Hansel & Gretel

Hansel & Gretel
Ensemble of Hansel & Gretel | Chicago City Opera 2025
Music by Engelbert Humperdinck
Translation by Costance Bache
Chicago City Opera, August 2025

In my director's note for this piece, I said that many operas have an underlying emotion to them, and I believed that this one's is joy. This opera was designed as a touring production, to be presented in three different venues - two different proscenium stages and an outdoor space in front of a mausoleum at Rosehill Cemetery. To accommodate the mobile nature of the show along with making it accessible to younger audiences, we presented an English translation rather than sing in the original German.

Molly Clementz and Marnie Baylouny in Hansel and Gretel | Chicago City Opera, 2025

I was brought in relatively late in preproduction for this piece, which led to a few creative decisions that helped speed things along. One of the best lessons I learned during my time as a graphic designer was "don't get married to your ideas". It's important to design great communication pieces that meet your standards and your clients needs - but you need to remain open to feedback and client feedback to deliver the product you were hired to create. Alexis approached me with the idea of presenting the piece as a puppet show - that saved me the initial blank slate sessions of imagining where to begin. I was then able to start from there and find a way to build a our puppet world in a way that opened the doors for some fun comedic moments and some more nuanced world building for adult audiences.

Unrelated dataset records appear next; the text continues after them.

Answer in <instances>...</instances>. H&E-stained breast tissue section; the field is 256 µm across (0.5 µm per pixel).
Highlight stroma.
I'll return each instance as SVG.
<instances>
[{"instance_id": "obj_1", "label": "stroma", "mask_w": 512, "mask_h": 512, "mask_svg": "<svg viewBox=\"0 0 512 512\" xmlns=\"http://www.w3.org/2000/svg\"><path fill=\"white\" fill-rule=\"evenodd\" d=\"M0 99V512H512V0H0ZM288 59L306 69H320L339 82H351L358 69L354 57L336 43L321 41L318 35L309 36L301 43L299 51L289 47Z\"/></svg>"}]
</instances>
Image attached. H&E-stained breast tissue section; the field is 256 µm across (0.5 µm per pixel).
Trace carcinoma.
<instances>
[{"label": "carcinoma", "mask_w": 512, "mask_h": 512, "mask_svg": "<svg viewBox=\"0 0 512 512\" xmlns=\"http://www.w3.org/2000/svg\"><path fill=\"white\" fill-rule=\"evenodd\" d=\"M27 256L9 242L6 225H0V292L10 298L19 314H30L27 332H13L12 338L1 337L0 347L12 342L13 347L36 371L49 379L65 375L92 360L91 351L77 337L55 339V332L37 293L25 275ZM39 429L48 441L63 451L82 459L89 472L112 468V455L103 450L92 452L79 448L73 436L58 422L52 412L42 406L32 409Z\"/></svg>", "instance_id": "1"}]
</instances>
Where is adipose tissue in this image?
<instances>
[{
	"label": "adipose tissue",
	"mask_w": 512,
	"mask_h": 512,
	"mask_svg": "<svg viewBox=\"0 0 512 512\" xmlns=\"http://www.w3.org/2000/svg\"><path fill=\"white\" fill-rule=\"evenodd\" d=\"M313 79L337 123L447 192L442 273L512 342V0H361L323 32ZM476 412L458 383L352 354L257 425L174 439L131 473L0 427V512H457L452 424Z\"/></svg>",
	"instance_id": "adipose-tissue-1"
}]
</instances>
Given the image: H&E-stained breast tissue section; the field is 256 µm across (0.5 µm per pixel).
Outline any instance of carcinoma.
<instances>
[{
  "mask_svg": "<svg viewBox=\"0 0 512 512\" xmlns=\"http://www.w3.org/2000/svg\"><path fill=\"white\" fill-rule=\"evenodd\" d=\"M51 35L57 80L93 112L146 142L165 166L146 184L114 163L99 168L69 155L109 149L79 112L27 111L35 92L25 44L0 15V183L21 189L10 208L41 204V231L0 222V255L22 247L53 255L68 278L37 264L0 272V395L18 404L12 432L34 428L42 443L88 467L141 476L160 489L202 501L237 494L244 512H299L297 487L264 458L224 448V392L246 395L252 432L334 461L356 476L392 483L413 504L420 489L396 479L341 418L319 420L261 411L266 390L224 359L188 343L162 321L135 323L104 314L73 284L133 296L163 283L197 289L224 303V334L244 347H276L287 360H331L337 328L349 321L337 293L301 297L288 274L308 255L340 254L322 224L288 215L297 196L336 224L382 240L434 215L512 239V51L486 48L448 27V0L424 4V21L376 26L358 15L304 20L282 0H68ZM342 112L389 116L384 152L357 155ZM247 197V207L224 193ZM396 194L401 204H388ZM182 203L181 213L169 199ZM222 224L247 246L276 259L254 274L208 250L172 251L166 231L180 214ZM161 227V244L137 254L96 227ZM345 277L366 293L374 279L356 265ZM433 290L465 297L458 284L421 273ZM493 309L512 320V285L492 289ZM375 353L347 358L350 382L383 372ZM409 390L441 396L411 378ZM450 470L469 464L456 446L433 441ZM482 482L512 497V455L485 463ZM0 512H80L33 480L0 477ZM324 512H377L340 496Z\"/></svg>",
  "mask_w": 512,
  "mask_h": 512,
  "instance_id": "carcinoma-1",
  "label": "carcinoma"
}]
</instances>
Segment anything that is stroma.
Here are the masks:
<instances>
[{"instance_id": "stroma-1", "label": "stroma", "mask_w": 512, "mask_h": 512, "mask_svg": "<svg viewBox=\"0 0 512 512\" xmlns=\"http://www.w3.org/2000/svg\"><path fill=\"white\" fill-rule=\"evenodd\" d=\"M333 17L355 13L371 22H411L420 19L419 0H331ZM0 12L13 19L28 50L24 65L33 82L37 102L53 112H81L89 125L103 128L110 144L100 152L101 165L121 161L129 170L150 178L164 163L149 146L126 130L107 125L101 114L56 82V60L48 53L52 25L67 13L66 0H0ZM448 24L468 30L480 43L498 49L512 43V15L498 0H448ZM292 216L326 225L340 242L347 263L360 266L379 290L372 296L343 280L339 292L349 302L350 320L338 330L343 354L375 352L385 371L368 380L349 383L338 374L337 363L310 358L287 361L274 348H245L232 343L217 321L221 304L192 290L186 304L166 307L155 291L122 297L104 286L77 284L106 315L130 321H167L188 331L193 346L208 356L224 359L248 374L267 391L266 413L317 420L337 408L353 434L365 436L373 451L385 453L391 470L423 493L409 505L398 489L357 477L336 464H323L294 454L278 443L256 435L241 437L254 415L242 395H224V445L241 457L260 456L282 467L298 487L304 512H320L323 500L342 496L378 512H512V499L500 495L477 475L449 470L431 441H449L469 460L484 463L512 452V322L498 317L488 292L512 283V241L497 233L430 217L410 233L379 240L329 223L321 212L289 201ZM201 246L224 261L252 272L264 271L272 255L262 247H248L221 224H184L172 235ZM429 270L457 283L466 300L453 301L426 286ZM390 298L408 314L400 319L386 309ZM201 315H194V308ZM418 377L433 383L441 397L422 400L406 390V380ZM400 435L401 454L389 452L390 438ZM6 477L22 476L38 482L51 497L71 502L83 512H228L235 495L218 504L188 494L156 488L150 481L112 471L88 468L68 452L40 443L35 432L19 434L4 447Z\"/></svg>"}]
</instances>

Marnie Baylouny, Emily Soule, Molly Clementz in Hansel and Gretel | Chicago City Opera, 2025

The show opens with our singer playing the Dew Fairy and Sandman leading Hansel and Gretel onstage - through the makeup, we could immediately see that while the siblings were puppets (in fact, all the other characters), the Dew Fairy was not. They would serve as our puppeteer and primary storyteller, driving most of the stage magic through the show. Once we established this paradigm, we played with it a little - all of the Witch's magic was performed using the same puppeteering cross bars that the Dew Fairy used. We set the Witch up as a puppet who has realized she's a puppet living in a puppet show - and knows enough about the physics/rules of that world to be able to act upon it. She was also able to change the scenic backdrop, which only the Dew Fairy had done earlier. Establishing this aesthetic also played particularly well at one of our performance venues, which had a long, very shallow stage, which gave it a strong 2D feel.

Molly Clementz, Angela Born, and Marnie Baylouny in Hansel and Gretel | Chicago City Opera, 2025

Speaking of the scenic backdrop, Alexis was intent on utilizing a crankie - a mechanism that contains a large canvas that can be scrolled from left to right to change the scene. This old technology was a blast to play with and fit right at home with the puppet world. Only the "puppeteers" were allowed to crank us into new scenes. Our scenic designers, Adam and Kent Nicholson, built the apparatus (the largest of its kind we could ever find record of), and Molly designed the scroll. The crankie could be fully disassembled and shipped between venues, acting as the centerpiece to the traveling show.

This piece was a blast - spectacular creative team, talented and playful singers, and some splendid music. Alexis did a spectacular job of trimming the score down to fit the CCO (previously Ouroborous) ethos of fitting grand opera into smaller spaces. We cut the ensemble, shortened the instrumental interludes, and removed some music that didn't advance the plot. One interesting byproduct of this was that the character of the mother was softened. In the full score, she's a bit of a monster, but with our cuts, her entire character changed. Exploring the family dynamics with this change shaped the story, reinforced the childlike wonder and joy inundating the show, and helped solidify our world. I'm looking forward to trying this again someday in the original German.